Page images and extracted text —
━━━━━━━━━━━━━━━━━━━━━━━━━━━━━━

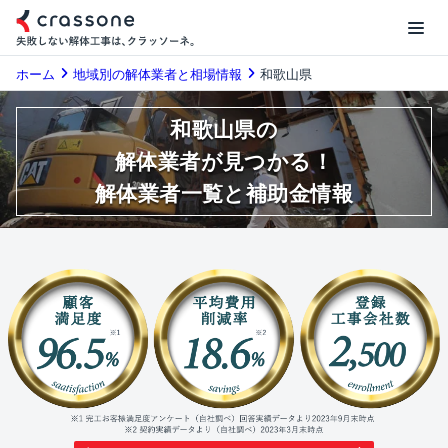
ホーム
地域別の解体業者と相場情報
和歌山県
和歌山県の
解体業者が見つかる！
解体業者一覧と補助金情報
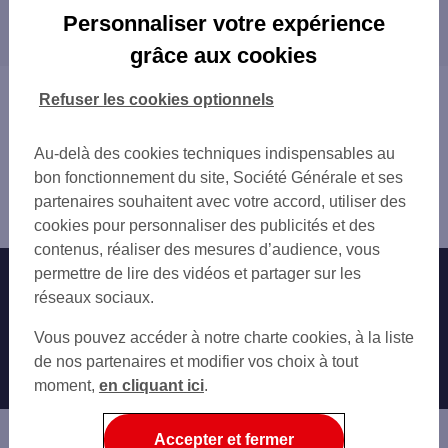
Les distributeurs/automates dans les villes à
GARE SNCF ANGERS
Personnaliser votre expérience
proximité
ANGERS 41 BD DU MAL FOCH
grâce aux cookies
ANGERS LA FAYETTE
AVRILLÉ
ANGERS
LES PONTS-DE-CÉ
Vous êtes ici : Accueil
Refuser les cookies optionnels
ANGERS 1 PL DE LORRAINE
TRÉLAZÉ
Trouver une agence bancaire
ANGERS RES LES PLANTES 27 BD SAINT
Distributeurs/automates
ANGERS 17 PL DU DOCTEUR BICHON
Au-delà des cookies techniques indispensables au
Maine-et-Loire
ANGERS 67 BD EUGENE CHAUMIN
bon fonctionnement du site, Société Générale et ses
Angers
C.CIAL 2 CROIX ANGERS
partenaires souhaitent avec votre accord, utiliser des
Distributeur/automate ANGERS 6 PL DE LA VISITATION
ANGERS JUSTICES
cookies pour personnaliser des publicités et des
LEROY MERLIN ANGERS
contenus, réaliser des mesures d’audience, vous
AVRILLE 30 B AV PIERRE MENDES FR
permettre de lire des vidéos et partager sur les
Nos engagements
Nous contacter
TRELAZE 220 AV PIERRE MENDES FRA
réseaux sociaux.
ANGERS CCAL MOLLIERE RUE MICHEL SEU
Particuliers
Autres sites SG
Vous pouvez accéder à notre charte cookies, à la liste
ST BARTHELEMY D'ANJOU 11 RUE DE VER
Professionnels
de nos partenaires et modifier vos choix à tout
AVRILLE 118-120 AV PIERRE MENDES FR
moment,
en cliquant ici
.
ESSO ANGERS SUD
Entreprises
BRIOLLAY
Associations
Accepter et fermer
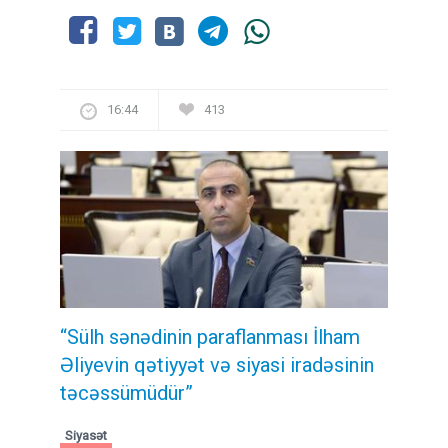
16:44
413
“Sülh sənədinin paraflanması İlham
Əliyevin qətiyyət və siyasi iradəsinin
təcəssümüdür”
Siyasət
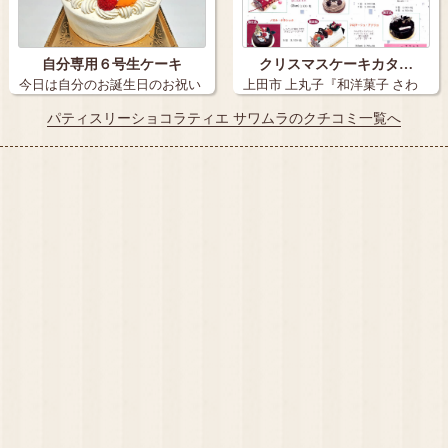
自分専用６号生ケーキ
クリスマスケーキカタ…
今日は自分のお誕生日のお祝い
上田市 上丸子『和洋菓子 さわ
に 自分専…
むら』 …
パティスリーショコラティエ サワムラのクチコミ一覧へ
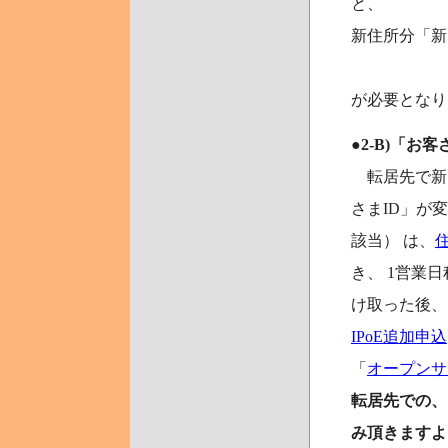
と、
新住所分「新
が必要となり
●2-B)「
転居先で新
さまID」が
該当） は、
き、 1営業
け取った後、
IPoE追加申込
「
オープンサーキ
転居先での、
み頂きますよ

━━━━━━━━━━━━━━━━━━━━━━━━━━━━━━

INSTRUCTIONS FOR THE TASK — Without including any pictures, print each record exactly.

RESPONSE TO THE TASK —
ホーム
地域別の解体業者と相場情報
和歌山県
和歌山県の
解体業者が見つかる！
解体業者一覧と補助金情報
Les distributeurs/automates dans les villes à
GARE SNCF ANGERS
Personnaliser votre expérience
proximité
ANGERS 41 BD DU MAL FOCH
grâce aux cookies
ANGERS LA FAYETTE
AVRILLÉ
ANGERS
LES PONTS-DE-CÉ
Vous êtes ici : Accueil
Refuser les cookies optionnels
ANGERS 1 PL DE LORRAINE
TRÉLAZÉ
Trouver une agence bancaire
ANGERS RES LES PLANTES 27 BD SAINT
Distributeurs/automates
ANGERS 17 PL DU DOCTEUR BICHON
Au-delà des cookies techniques indispensables au
Maine-et-Loire
ANGERS 67 BD EUGENE CHAUMIN
bon fonctionnement du site, Société Générale et ses
Angers
C.CIAL 2 CROIX ANGERS
partenaires souhaitent avec votre accord, utiliser des
Distributeur/automate ANGERS 6 PL DE LA VISITATION
ANGERS JUSTICES
cookies pour personnaliser des publicités et des
LEROY MERLIN ANGERS
contenus, réaliser des mesures d’audience, vous
AVRILLE 30 B AV PIERRE MENDES FR
permettre de lire des vidéos et partager sur les
Nos engagements
Nous contacter
TRELAZE 220 AV PIERRE MENDES FRA
réseaux sociaux.
ANGERS CCAL MOLLIERE RUE MICHEL SEU
Particuliers
Autres sites SG
Vous pouvez accéder à notre charte cookies, à la liste
ST BARTHELEMY D'ANJOU 11 RUE DE VER
Professionnels
de nos partenaires et modifier vos choix à tout
AVRILLE 118-120 AV PIERRE MENDES FR
moment,
en cliquant ici
.
ESSO ANGERS SUD
Entreprises
BRIOLLAY
Associations
Accepter et fermer
16:44
413
“Sülh sənədinin paraflanması İlham
Əliyevin qətiyyət və siyasi iradəsinin
təcəssümüdür”
Siyasət
自分専用６号生ケーキ
クリスマスケーキカタ…
今日は自分のお誕生日のお祝い
上田市 上丸子『和洋菓子 さわ
に 自分専…
むら』 …
パティスリーショコラティエ サワムラのクチコミ一覧へ
と、
新住所分「新
が必要となり
●2-B)「
転居先で新
さまID」が
該当） は、
き、 1営業
け取った後、
IPoE追加申込
「
オープンサーキ
転居先での、
み頂きますよ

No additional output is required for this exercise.